Texas Court Overturns Tornado Cash Sanctions, Challenging U.S. Crypto Regulation
A Texas district court recently ruled to overturn the Tornado Cash sanctions imposed by the U.S. Treasury Department.
Key Takeaways: – A Texas district court overturned the Tornado Cash sanctions, ruling the department acted beyond its authority. – Plaintiffs argued that the sanctions were unlawful, as Tornado Cash is software, not a person or entity. |
The court found that the Treasury acted beyond its authority when it sanctioned Tornado Cash, accusing the platform of facilitating the laundering of over $7 billion for North Korean hackers and other malicious actors.
The Tornado Cash sanctions were issued by the U.S. Department of the Treasury’s Office of Foreign Assets Control (OFAC), which claimed that Tornado Cash was a critical tool for illicit groups like North Korea’s Lazarus Group to obscure stolen funds.

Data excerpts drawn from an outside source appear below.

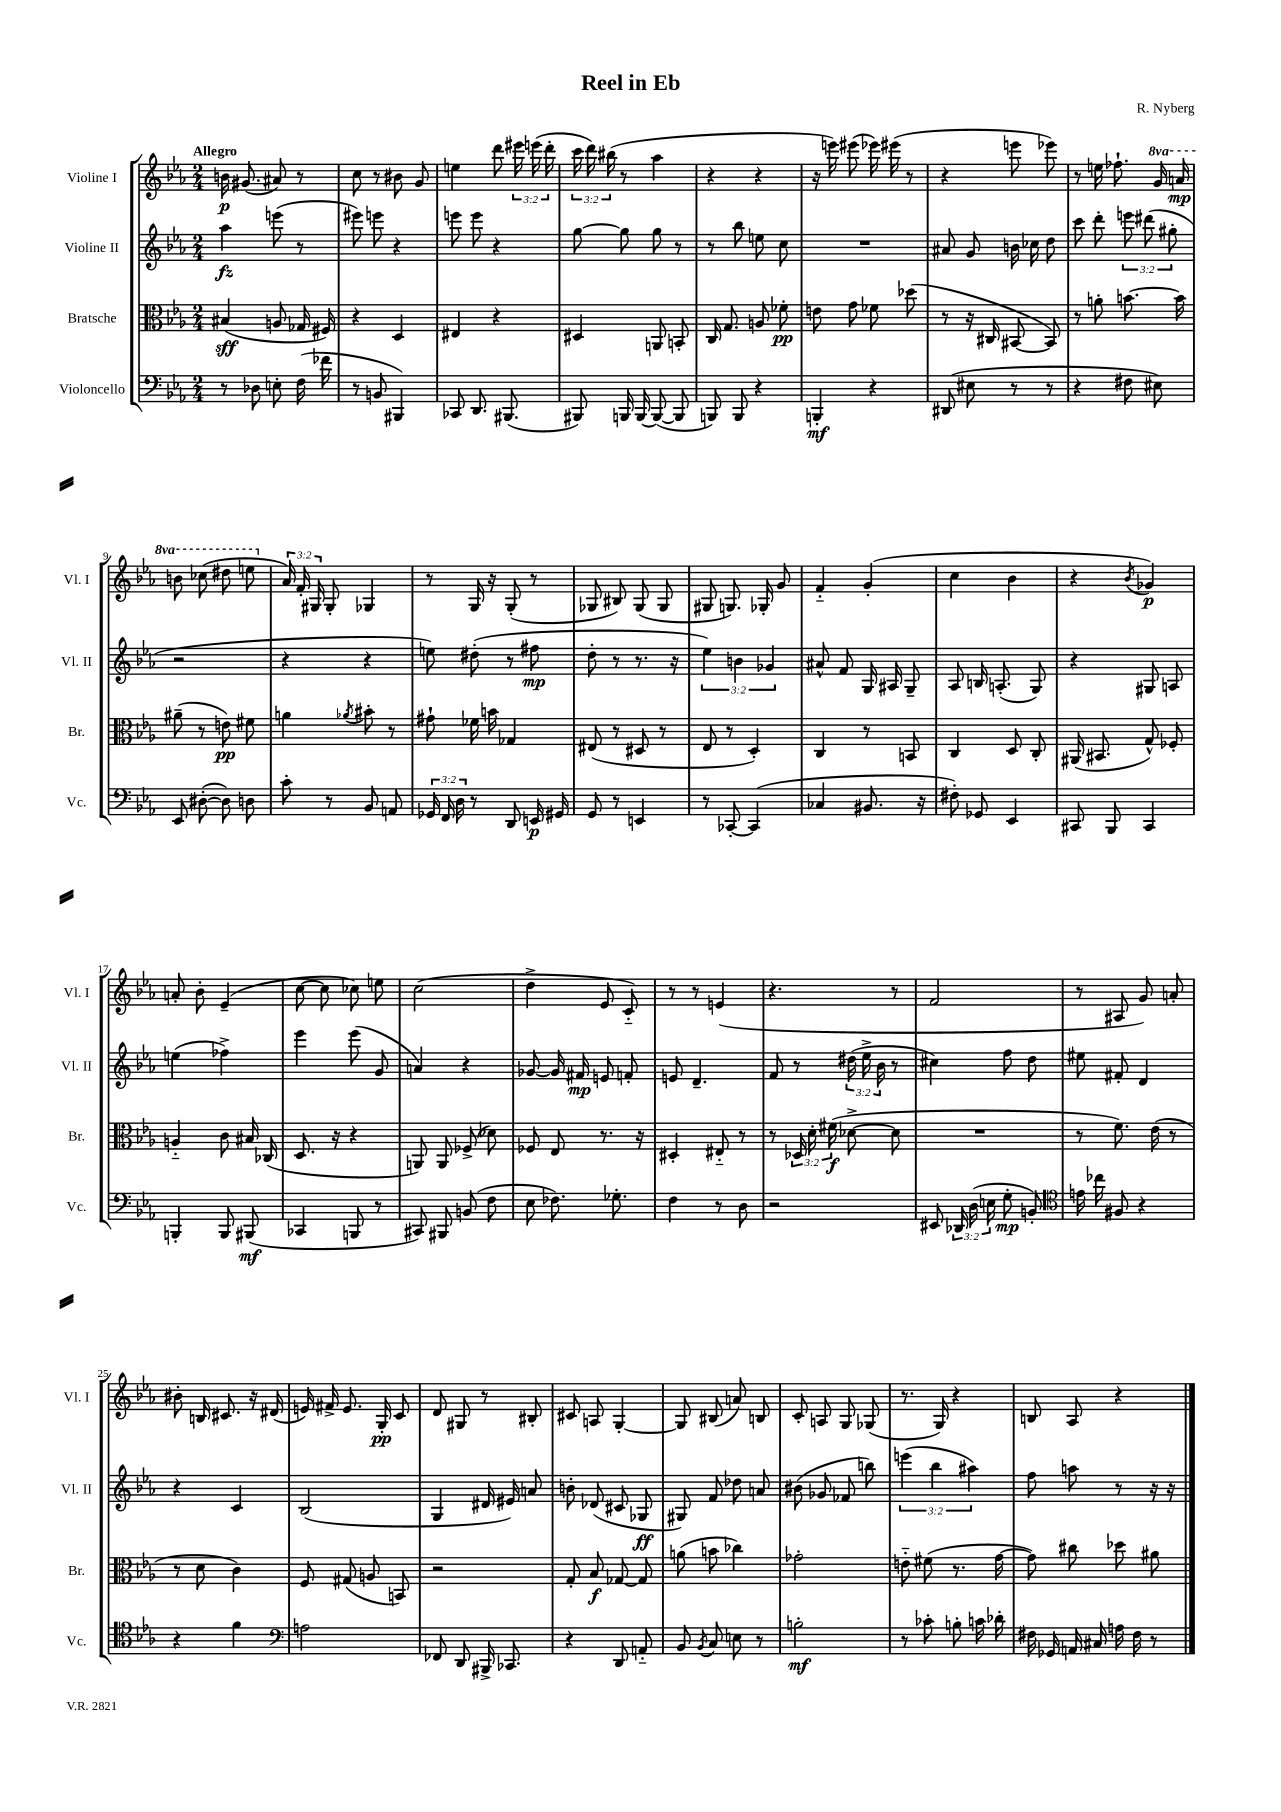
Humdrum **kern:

**kern	**kern	**kern	**kern
*staff4	*staff3	*staff2	*staff1
*clefF4	*clefC3	*clefG2	*clefG2
*k[b-e-a-]	*k[b-e-a-]	*k[b-e-a-]	*k[b-e-a-]
*M2/4	*M2/4	*M2/4	*M2/4
8r	(4B#	4aa-	16b
.	.	.	(8.g#
8D-	.	.	.
8E'	8A	(8eee	8a#)
(16F	16G-	8r	8r
16f-	16F#)	.	.
=	=	=	=
8r	4r	8eee#)	8cc
8BB	.	8eee	8r
4BBB#)	4D	4r	8b#
.	.	.	8g
=	=	=	=
8CC-	4E#	8eee	4ee
8.DD	.	8eee	.
.	4r	4r	8ddd
(8.BBB#	.	.	.
.	.	.	24eee#
.	.	.	(24eee
.	.	.	24ddd'
=	=	=	=
8BBB#)	4D#	[8gg	24ccc
.	.	.	24ddd)
.	.	.	(24bb#
16BBB	.	8gg]	8r
[16BBB	.	.	.
(8BBB_	8AA	8gg	4aa-
8BBB]	8BB'	8r	.
=	=	=	=
8BBB)	16C	8r	4r
.	8.G	.	.
8BBB	.	8bb-	.
4r	8A	8ee	4r
.	8f-'	8cc	.
=	=	=	=
4BBB'	8e	2r	16r
.	.	.	16eee)
.	8g	.	(8eee#
4r	8f-	.	16eee-)
.	.	.	(16eee#
.	(8dd-	.	8r
=	=	=	=
(8DD#	8r	8a#	4r
8E#	16r	8g	.
.	16C#	.	.
8r	[8BB#	16b	8eee
.	.	16cc-	.
8r	8BB#])	8dd	8eee-)
=	=	=	=
4r	8r	8ccc	8r
.	8a'	8ddd'	16ee
.	.	.	8.ff-`
8F#	[8.b	12eee	.
.	.	(12ddd#	.
8E#)	.	.	16gg
.	.	12gg#'	.
.	16b]	.	16aa
=	=	=	=
8EE-	(8a#~	2r	8bb
([8D#'	8r	.	(8ccc-
8D#])	8e)	.	8ddd#
8D	8f#	.	8eee
=	=	=	=
8c'	4a	4r	24a-)
.	.	.	24f'
.	.	.	24G#
8r	.	.	8G#'
.	8qa-	.	.
8BB-	8b#'	4r	4G-
8AA	8r	.	.
=	=	=	=
24GG-	8g#`	8ee)	8r
24FF	.	.	.
24D	.	.	.
8r	16f-	(8dd#'	16G
.	16b	.	16r
8DD	4G-	8r	(8G'
16EE	.	8ff#	8r
16GG#	.	.	.
=	=	=	=
8GG	(8E#	8dd'	8G-
8r	8r	8r	8B#)
4EE	8D#	8.r	(8G-
.	8r	.	8G-
.	.	16r	.
=	=	=	=
8r	8E-	6ee-)	8G#
[8CC-'	8r	.	8.G)
.	.	6b	.
(4CC-]	4D')	.	.
.	.	.	16G-'
.	.	6g-	.
.	.	.	8g
=	=	=	=
4C-	4C	8a#^^	4f'~
.	.	8f	.
8.BB#	8r	16G	(4g'
.	.	16A#	.
.	8BB	8G~	.
16r	.	.	.
=	=	=	=
8F#')	4C	8A-	4cc
8GG-	.	16B	.
.	.	(8.A'	.
4EE-	8D	.	4b-
.	8C'	8G)	.
=	=	=	=
8CC#	(16AA#	4r	4r
.	8.BB#	.	.
8BBB-	.	.	.
.	.	.	8qb-
4CC#	8G^^)	8G#	4g-)
.	8F-'	8A	.
=	=	=	=
4BBB'	4A'~	(4ee	8a'
.	.	.	8b-'
8BBB	8c	4ff-^)	(4e-~
(8BBB#	16B#	.	.
.	(16C-	.	.
=	=	=	=
4CC-	8.D	4eee-	[8cc
.	.	.	8cc]
.	16r	.	.
8BBB	4r	(8eee-	8cc-)
8r	.	8g	8ee
=	=	=	=
8CC#)	8AA)	4a)	(2cc
8BBB#	8AA	.	.
(8BB	(8F-^	4r	.
8F	8d-)	.	.
=	=	=	=
8E-	8F-	[8g-	4dd^
8.F-)	8E-	16g-]	.
.	.	16f#	.
.	8.r	8e	8e-
8.G-'	.	.	.
.	.	8f'	8c'~)
.	16r	.	.
=	=	=	=
4F	4D#'	8e	8r
.	.	4.d~	8r
8r	8E#'~	.	(4e
8D	8r	.	.
=	=	=	=
2r	8r	8f	4.r
.	24D-	8r	.
.	24d'	.	.
.	(24f#	.	.
.	[8d-^	(24dd#	.
.	.	24ee-^	.
.	.	24b-	.
.	8d-]	8r	8r
=	=	=	=
8EE#	2r	4cc#)	2f
24DD-	.	.	.
(24D	.	.	.
24E	.	.	.
8G'	.	8ff	.
8BB')	.	8dd	.
=	=	=	=
*clefC4	*	*	*
16e	8r	8ee#	8r
16cc-	.	.	.
8F#	8.f)	8f#'	8A#
4r	.	4d	8g)
.	(16e-	.	.
.	8r	.	8a'
=	=	=	=
4r	8r	4r	8b#'
.	8d	.	16B
.	.	.	8.c#
4f	4c)	4c	.
.	.	.	16r
.	.	.	(16d#
=	=	=	=
*clefF4	*	*	*
2A	8F	(2B-	16e)
.	.	.	16f#^
.	(8G#	.	8.e
.	8A	.	.
.	.	.	16G'
.	8BB)	.	8c
=	=	=	=
8FF-	2r	4G	8d
8DD	.	.	8G#
16BBB#^	.	16d#	8r
8.CC-	.	16e#)	.
.	.	8a	8B#'
=	=	=	=
4r	8G'	8b'	8c#
.	8B-	(8d-	8A
8DD	[8G-	8c#	[4G'
8AA'~	8G-]	8G-	.
=	=	=	=
8BB-	(8a	8G#)	8G]
8qBB-	.	.	.
8C	8b	8f	(8B#
8E	4cc-)	8dd-	8a)
8r	.	8a	8B
=	=	=	=
2B'	2g-'	(8b#	8c'
.	.	8g-	8A
.	.	8f-	8G
.	.	8bb)	(8G-
=	=	=	=
8r	8e'~	(6eee	8.r
8c-'	(8f#	.	.
.	.	6bb-	.
.	.	.	16G)
8B'	8.r	.	4r
.	.	6aa#)	.
16c	.	.	.
16d-'	[16g	.	.
=	=	=	=
16F#	8g])	8ff	8B
16GG-	.	.	.
16AA	8cc#	8aa	8A-
16C#	.	.	.
16A	8dd-	8r	4r
16F#	.	.	.
8r	8a#	16r	.
.	.	16r	.
==	==	==	==
*-	*-	*-	*-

In response, Tornado Cash user Joseph Van Loon, along with five other plaintiffs, filed a lawsuit against the Treasury, Secretary Janet Yellen, OFAC, and OFAC Director Andrea Gacki.
They argued that the Tornado Cash sanctions were unlawful, challenging the interpretation of the International Emergency Economic Powers Act (IEEPA), which grants the U.S. president the power to block foreign property interests. The plaintiffs contended that the term “property” did not apply to Tornado Cash, a decentralized software rather than a person or entity.
The case sparked a major controversy in the industry as it touched on the line between compliance and privacy on the Internet, as the US Treasury Department targeted not a physical entity but a form of decentralized technology.
The US then arrested Tornado Cash co-founder Roman Storm and charged him with aiding money laundering, as well as pressuring the Dutch government to sentence programmer Alexey Pertsev, also of the project, to 64 months in prison.